3) = calibration of your cameras. Normally you should only do this once, when installing the cameras (and every other time you change their relative pose)
4) yes, just put the Longuet-Higgins equation to work, ie: solve
P = C1 + mu1*R1*K1^(-1)*p1
P = C2 + mu2*R2*K2^(-1)*p2
with
P = 3D point to find
C = camera center (vector)
R = rotation matrix expressing the orientation of the first camera in the world frame.
K = calibration matrix of the camera (containing internal parameters of the camera, not to be confused with the external parameters contained by R and C)
p1 and p2 = the image points
mu = parameter expressing the position of P on the projection line from camera center C to P (if i'm correct R*K^-1*p expresses a line equation/vector pointing from C to P)
these are 6 equations containing 5 unknowns: mu1, mu2 and P
edit: #ripkars' comment (comment box too small once again)
The only computer vison library that pops up in my mind is OpenCV (http://opencv.willowgarage.com/wiki ). But that's a C library, not matlab... I guess google is your friend ;)
About the calibration: yes, if those two images contain enough information to match some features. If you change the relative pose of the cameras, you'll have to recalibrate of course.

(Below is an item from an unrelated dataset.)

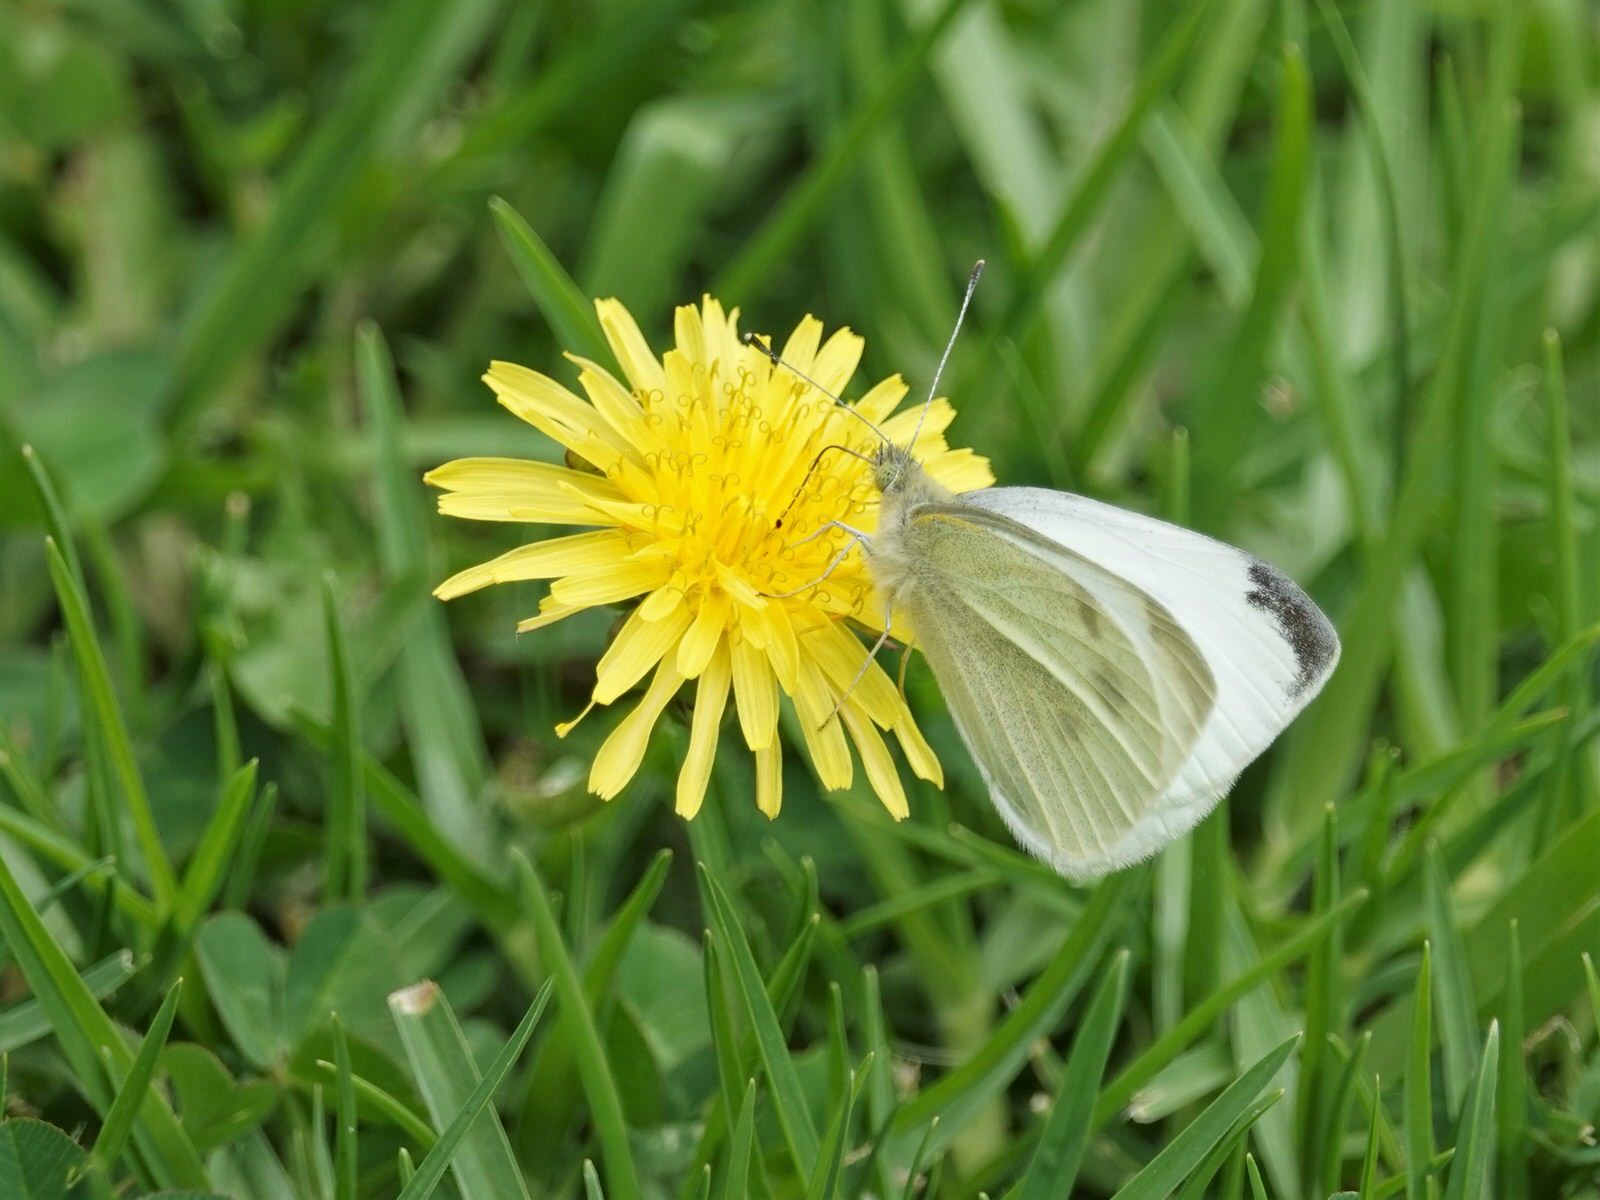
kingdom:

The choice of the world frame is arbitrary; it only becomes important when you want to analyze the retrieved 3d data afterwards: for example you could align one of the world planes with the plane of motion -> simplified motion equation if you want to fit one.
This world frame is just a reference frame, changeable with a 'change of reference frame transformation' (translation and/or rotation transformation)
Unless you have a stereo camera, you will never be able to know the position for sure, even with calibrated camera. Because you don't know whether the ball is small and close or large and far away.
There are other methods with single camera, based on series of images with different focus. But I doubt that you can control the camera of your cell phone in that way.
Edit(1):
as #GuntherStruyf points out correctly, you can know the position if one of your inputs is the size of the ball.